Patrick Valduriez at (Online) University of Paris Seminar Series on Data Analytics, in collaboration with the diNo group, on 25 February 2021, 15h.
Distributed Database Systems: the case for NewSQL
NewSQL [Valduriez & Jimenez-Peris 2019] is the latest technology in the big data management landscape, enjoying a fast-growing rate in the DBMS and BI markets. NewSQL combines the scalability and availability of NoSQL with the consistency and usability of SQL. By blending capabilities only available in different kinds of database systems such as fast data ingestion and SQL queries and by providing online analytics over operational data, NewSQL opens up new opportunities in many application domains where real-time decision is critical.

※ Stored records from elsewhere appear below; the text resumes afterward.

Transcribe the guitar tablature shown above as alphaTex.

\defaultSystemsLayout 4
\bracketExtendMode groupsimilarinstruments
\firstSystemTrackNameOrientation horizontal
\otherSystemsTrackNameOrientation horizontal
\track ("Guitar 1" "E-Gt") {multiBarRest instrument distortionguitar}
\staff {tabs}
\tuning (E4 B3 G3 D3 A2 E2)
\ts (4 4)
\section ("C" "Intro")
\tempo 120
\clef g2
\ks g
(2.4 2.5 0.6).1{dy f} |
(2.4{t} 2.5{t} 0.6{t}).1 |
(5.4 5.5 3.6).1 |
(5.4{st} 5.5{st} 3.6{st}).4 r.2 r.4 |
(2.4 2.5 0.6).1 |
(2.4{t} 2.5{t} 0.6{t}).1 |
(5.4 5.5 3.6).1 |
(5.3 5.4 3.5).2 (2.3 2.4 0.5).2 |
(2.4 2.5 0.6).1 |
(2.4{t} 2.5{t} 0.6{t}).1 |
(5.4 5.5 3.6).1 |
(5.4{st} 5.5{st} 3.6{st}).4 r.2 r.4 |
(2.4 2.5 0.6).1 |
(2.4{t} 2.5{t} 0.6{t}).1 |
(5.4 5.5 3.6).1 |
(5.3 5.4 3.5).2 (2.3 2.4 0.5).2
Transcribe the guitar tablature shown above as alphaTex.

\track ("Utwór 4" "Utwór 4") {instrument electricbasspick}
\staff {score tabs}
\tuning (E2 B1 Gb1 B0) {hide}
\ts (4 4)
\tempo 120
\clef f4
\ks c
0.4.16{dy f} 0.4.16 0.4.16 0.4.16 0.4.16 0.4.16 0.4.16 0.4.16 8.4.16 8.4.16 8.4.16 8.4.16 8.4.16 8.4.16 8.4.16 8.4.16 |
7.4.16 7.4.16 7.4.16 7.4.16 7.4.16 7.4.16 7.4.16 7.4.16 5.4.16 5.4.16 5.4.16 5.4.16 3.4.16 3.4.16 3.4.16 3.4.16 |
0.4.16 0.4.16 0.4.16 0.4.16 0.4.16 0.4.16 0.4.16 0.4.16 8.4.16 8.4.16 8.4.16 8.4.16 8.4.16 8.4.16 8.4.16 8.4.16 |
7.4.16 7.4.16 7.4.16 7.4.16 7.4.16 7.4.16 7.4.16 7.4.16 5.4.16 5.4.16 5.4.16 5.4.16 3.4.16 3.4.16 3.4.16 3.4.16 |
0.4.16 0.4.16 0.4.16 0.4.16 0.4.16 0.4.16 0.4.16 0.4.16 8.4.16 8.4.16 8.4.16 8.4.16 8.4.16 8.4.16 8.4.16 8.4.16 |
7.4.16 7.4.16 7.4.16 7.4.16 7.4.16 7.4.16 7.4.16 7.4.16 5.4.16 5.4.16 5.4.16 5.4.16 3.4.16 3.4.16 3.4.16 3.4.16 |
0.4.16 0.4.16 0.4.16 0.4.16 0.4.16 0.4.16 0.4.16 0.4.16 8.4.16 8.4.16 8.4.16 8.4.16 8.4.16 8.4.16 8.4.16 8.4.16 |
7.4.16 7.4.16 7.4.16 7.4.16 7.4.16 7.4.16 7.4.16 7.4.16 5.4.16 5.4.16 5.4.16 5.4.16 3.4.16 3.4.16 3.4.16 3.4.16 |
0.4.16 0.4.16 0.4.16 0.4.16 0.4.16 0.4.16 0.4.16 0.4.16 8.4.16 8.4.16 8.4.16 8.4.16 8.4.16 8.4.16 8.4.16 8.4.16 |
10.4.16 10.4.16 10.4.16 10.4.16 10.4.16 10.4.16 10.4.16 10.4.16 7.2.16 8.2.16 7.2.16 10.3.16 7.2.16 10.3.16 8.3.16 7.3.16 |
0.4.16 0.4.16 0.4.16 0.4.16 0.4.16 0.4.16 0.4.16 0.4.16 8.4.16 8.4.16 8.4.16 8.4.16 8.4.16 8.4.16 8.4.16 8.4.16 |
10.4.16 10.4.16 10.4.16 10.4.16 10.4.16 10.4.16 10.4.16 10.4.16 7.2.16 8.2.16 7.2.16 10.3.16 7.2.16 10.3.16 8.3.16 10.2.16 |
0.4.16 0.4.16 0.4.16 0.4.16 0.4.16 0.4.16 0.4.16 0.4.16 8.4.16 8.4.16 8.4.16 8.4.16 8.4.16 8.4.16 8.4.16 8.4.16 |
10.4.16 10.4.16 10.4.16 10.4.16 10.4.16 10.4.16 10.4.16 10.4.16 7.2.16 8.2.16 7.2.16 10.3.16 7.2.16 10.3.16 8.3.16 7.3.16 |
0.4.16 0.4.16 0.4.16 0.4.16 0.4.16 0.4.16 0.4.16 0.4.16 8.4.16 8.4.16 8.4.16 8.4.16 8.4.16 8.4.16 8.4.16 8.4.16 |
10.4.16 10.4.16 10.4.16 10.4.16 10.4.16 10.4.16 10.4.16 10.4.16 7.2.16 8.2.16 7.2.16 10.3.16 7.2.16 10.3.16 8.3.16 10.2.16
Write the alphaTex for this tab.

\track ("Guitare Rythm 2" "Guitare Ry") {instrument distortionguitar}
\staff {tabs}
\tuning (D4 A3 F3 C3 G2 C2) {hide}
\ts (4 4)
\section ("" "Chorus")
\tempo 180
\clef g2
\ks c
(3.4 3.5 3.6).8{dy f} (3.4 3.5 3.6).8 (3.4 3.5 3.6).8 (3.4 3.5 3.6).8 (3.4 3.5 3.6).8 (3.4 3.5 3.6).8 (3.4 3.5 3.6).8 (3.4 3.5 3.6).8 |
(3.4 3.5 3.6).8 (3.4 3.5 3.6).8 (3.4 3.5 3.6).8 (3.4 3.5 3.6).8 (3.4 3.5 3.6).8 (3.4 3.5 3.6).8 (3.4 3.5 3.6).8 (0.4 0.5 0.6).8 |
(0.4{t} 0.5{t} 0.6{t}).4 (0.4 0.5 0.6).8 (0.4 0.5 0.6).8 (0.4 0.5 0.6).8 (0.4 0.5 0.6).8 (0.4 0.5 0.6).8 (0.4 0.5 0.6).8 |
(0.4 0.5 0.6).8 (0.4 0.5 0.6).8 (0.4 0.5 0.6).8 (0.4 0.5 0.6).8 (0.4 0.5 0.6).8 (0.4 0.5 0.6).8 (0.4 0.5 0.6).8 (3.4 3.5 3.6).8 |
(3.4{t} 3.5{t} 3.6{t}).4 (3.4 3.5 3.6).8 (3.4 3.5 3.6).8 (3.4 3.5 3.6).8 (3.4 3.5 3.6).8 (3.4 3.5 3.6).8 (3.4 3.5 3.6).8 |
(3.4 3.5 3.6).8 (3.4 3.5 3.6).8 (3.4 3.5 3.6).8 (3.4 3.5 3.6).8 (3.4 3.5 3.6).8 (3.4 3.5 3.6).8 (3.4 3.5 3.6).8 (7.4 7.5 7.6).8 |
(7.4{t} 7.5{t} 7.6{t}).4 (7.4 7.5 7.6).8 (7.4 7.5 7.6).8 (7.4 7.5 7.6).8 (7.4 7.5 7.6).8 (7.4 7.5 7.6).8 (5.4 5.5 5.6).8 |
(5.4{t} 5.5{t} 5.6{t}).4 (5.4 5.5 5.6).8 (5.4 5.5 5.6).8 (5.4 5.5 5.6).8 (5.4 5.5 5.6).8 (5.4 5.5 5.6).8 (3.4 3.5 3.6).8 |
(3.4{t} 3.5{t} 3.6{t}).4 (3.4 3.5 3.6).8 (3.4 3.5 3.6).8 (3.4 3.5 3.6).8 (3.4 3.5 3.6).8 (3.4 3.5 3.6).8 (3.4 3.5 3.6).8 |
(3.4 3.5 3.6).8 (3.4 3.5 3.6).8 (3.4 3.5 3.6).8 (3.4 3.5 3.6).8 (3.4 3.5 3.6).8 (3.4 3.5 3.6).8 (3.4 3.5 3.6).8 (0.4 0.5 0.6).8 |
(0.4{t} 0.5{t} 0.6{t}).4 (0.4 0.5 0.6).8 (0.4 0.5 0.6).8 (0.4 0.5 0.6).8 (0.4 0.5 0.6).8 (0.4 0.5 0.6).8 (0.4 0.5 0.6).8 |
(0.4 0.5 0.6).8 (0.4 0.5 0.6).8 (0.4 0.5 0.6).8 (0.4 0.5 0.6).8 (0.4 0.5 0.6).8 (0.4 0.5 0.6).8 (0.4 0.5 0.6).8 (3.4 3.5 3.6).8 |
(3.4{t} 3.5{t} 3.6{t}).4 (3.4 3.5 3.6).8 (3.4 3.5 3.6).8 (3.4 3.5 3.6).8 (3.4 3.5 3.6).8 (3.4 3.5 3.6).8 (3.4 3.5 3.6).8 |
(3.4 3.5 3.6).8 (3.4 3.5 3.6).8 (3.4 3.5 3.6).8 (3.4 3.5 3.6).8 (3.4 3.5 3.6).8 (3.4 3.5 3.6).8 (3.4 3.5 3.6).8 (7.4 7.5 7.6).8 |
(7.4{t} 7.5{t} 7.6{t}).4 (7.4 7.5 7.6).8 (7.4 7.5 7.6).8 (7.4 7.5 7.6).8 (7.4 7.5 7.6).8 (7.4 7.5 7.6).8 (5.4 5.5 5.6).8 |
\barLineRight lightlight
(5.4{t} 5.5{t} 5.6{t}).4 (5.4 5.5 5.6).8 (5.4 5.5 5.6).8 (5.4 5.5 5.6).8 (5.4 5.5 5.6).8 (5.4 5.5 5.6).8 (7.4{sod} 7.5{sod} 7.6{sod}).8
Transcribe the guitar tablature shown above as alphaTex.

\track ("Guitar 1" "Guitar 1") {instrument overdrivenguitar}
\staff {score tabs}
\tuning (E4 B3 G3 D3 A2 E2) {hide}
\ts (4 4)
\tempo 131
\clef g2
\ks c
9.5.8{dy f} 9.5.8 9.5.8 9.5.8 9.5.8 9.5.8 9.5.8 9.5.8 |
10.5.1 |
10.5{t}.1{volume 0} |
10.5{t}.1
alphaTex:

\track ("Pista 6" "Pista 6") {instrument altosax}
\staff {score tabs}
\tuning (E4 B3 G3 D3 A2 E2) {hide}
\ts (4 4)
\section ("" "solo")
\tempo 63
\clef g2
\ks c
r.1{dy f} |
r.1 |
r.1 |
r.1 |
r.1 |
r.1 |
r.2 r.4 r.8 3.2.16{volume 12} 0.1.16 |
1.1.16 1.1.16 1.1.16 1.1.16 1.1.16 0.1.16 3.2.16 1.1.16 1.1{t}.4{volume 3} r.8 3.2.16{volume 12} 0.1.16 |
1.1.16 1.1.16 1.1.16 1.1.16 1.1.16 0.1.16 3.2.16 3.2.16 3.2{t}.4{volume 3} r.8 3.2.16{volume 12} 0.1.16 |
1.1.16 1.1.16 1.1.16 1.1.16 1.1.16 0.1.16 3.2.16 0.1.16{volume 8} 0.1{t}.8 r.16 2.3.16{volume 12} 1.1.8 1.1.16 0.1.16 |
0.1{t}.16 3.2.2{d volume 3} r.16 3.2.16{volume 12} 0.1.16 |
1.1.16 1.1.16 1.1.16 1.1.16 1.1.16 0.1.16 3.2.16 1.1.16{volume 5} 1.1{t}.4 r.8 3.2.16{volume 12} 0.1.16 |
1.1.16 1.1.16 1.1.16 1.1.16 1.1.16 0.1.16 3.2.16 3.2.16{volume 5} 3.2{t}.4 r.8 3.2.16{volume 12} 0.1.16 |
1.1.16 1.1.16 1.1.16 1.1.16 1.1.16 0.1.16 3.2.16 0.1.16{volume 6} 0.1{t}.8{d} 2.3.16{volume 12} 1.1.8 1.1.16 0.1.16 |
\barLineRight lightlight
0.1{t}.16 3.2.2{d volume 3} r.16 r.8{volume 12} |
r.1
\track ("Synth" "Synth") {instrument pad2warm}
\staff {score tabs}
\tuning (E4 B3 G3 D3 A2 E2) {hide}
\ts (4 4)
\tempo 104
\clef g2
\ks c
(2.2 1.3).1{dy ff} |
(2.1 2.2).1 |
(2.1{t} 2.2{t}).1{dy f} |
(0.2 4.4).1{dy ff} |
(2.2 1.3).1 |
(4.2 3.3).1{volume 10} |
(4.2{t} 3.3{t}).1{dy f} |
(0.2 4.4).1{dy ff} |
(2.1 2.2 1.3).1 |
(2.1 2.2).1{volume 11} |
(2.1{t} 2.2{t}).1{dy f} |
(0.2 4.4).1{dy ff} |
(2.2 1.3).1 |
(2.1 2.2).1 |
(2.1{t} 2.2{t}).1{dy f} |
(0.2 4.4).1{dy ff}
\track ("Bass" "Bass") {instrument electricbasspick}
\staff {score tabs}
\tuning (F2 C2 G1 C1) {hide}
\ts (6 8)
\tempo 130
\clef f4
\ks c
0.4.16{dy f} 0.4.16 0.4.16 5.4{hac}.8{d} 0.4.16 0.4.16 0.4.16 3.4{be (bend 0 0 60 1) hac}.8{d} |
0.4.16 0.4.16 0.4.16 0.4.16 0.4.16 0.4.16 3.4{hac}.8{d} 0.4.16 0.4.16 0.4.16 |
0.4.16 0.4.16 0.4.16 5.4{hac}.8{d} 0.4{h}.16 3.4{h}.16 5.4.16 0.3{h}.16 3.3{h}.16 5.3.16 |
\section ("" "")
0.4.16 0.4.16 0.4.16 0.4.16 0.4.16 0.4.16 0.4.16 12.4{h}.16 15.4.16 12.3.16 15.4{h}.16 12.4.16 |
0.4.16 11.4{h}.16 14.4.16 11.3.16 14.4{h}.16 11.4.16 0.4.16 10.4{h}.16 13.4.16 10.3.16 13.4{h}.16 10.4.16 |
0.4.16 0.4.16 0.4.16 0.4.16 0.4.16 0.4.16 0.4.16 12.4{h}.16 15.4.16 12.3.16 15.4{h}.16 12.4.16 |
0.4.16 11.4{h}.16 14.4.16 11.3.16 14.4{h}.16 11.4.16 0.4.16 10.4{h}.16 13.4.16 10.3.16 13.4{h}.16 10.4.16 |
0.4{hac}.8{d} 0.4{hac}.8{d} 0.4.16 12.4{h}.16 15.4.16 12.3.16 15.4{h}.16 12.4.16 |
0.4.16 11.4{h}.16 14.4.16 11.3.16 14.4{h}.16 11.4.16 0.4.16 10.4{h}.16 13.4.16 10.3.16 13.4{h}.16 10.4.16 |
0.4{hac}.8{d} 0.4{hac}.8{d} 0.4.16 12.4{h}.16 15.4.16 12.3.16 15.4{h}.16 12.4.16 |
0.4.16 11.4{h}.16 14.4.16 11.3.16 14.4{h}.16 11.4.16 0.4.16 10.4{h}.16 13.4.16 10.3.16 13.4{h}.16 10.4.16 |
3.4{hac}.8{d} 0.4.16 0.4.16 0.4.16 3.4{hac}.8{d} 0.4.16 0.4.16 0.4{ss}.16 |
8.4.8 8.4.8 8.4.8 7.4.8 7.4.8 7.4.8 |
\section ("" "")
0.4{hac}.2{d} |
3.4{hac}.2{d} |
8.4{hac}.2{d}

Important use cases are eAdvertisement (such as Google Adwords), IoT, performance monitoring, proximity marketing, risk monitoring, real-time pricing, real-time fraud detection, etc. NewSQL may also simplify data management, by removing the traditional separation between NoSQL and SQL (ingest data fast, query it with SQL), as well as between operational database and data warehouse / data lake (no more ETLs!). However, a hard problem is scaling out transactions in mixed operational and analytical (HTAP) workloads over big data, possibly coming from different data stores (HDFS, SQL, NoSQL). Today, only a few NewSQL systems have solved this problem. In this talk, I introduce the solution for scalable transaction and polystore data management in LeanXcale, a recent NewSQL DBMS.